Gold also recommends setting up reminders on cell phones, moving people from 30-day fills to 90-day fills and using mail order because "it just shows up" at their house.
While different drugs have different adherence rates, compliance overall has gone up considerably says Gold. For diabetic adherence, for example, the workforce is more than 80-percent compliant, a number it had not reached before starting the program. Asthma adherence also climbed by more than 10 percentage points, while emergency-room visits for the condition have dropped.
Reaching Out to Employees
There are certainly other ways to increase drug adherence. Express Scripts is now piloting predictive-modeling programs that estimate adherence rates for patients up to a year in advance. Analyzing 400 variables, such as claims data, eligibility information, socioeconomic factors and consumer data, the programs are intended to show how adherent people have been and predict how adherent they're likely to be in the future.
Still in the early stages, the company currently has 7 million lives on various adherence pilots, says Nease.
Once companies know the adherence rates, they can use their PBMs, health plans or disease-management vendors to reach out to employees in danger.
In its pilot program of 600,000 patients, Express Scripts tried out some approaches that have had some effect. Of the non-adherent patients in its program, 49 percent forget to take their medications and 21 percent procrastinate refilling them.
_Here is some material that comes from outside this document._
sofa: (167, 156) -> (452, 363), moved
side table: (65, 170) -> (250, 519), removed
However, reminders via beeper or phone call increased adherence by 16 percent, while moving patients from retail to mail order drove adherence up 8 percent, says Nease.
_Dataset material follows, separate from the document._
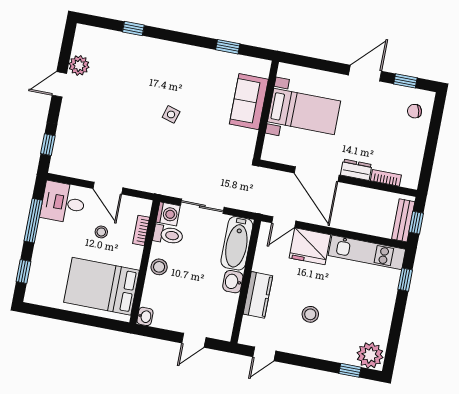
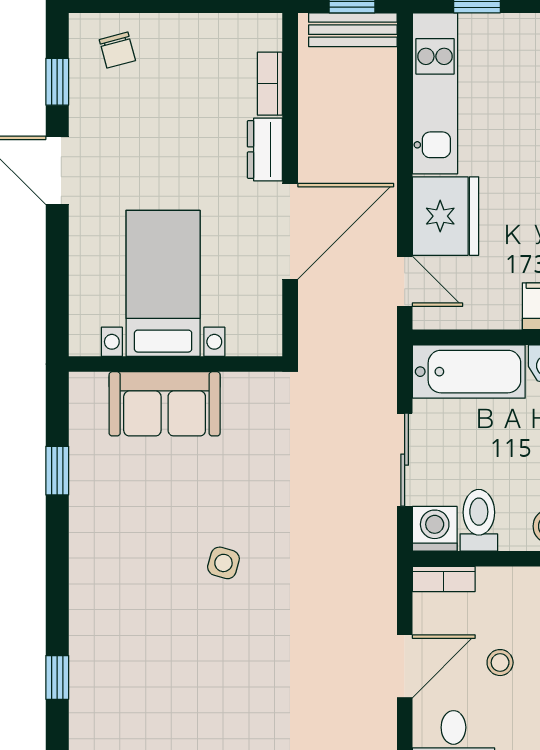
bookcase: (141, 230) -> (444, 579), moved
But could preventive models such as the one offered by Express Scripts end the need for VBID?
Nease says it's more likely that the two work hand-in-hand. VBID typically removes the cost factor; however, cost is just 15 percent of the problem, says Nease.
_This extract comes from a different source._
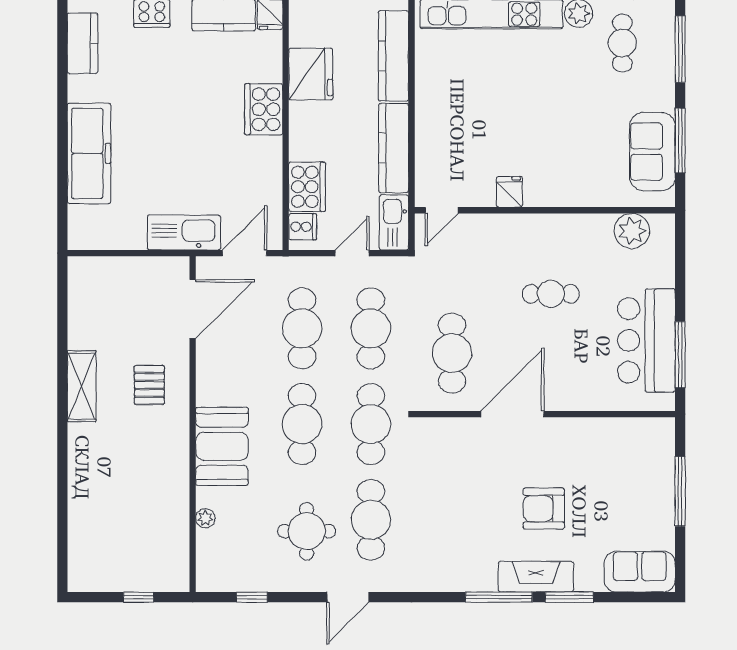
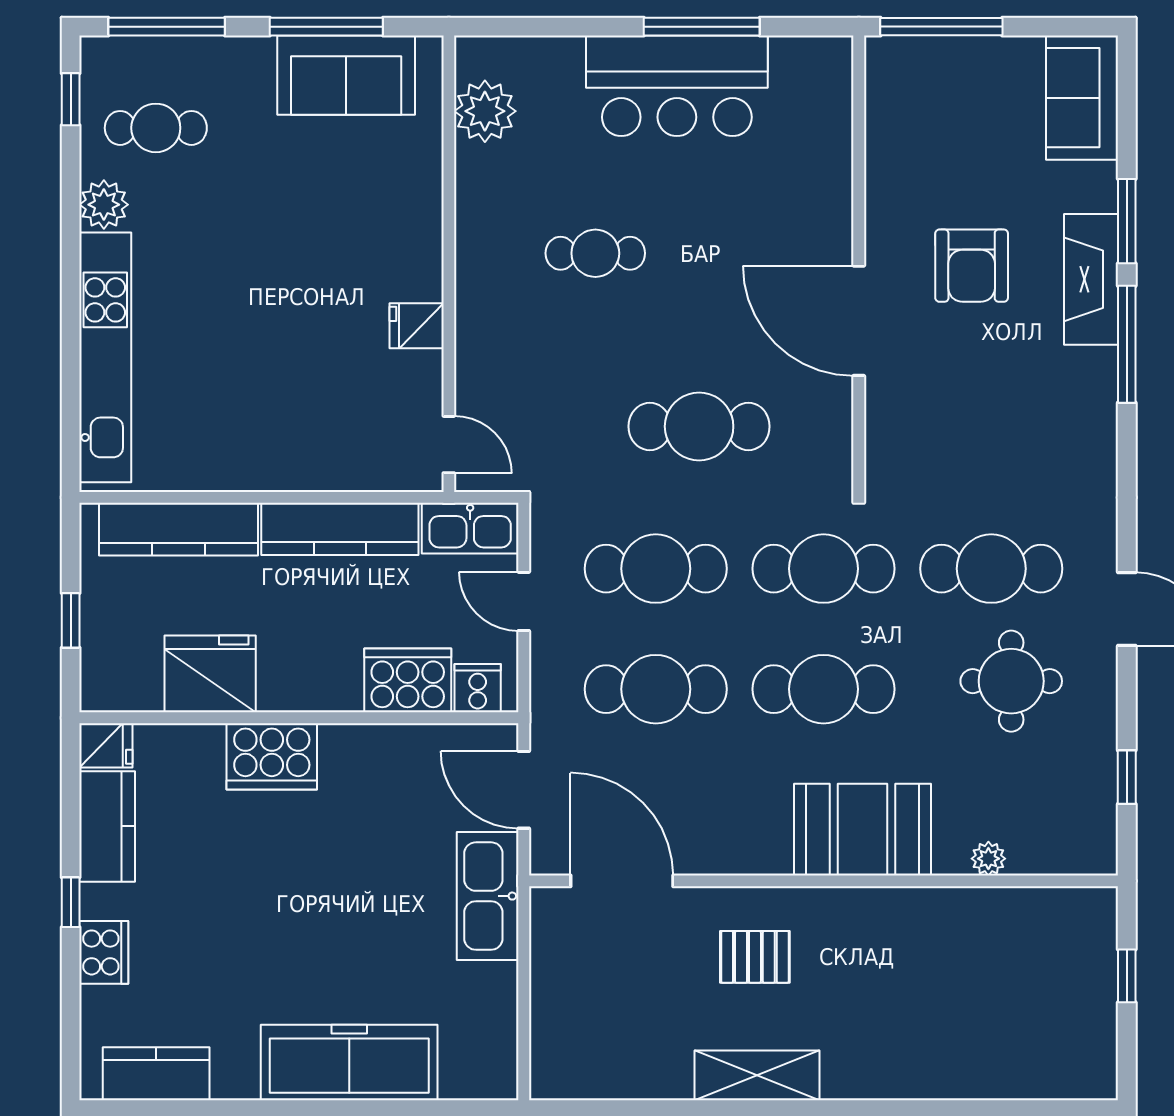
cafe table: (551, 294) -> (595, 253), turned 90
door: (512, 414) -> (859, 321), moved
wall: (545, 414) -> (859, 264), moved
"I think we may find a home for VBID for patients for whom cost is really the determining factor of non-adherence," says Nease.
But then there's the other 85 percent.
"The results have not been impressive ... the effects have been more modest than everyone had hoped," says Nease. "When you lower the price [of co-pays and medicines], you get a much smaller movement in demand than when you raise the price. That's because people are really sensitive to losses."
Companies such as Sprint Nextel Corp. aren't changing their plan designs or offering predictive modeling -- but they're still very concerned about drug adherence.
Diabetic employees at the Overland Park, Kan.-based telecommunications company can receive an additional $400 in their health-reimbursement accounts just for adhering to a diabetes disease-management program. While the program is still too new to provide metrics (it's in its first year), Collier Case, director of health and productivity, says it's working for both the company and its employees.
"If you're better at managing your condition, you're going to avoid unnecessary hospitalizations later," says Case. "Particularly with diabetes, the progression of the disease can be really devastating, so managing it early is really the best prevention for a full life."
But other conditions, such as cancer, pregnancy and musculoskeletal disorders, are even more costly for Sprint. For those, the company has Catalyst, its PBM, help employees manage their conditions and stay on top of taking prescriptions.
"Ten days before each prescription is up, there is an outreach call to the individual," says Case. " 'Are you still tolerating the medication? Has your doctor made changes? OK, we'll send out your refill.' "
All told, the company gets a lot out of it. "Medication is oftentimes the most important line of defense in terms of maintaining quality of life -- managing pain, managing mobility, preventing disease from progressing further," he says. "That's allowing those individuals to remain active in the workplace."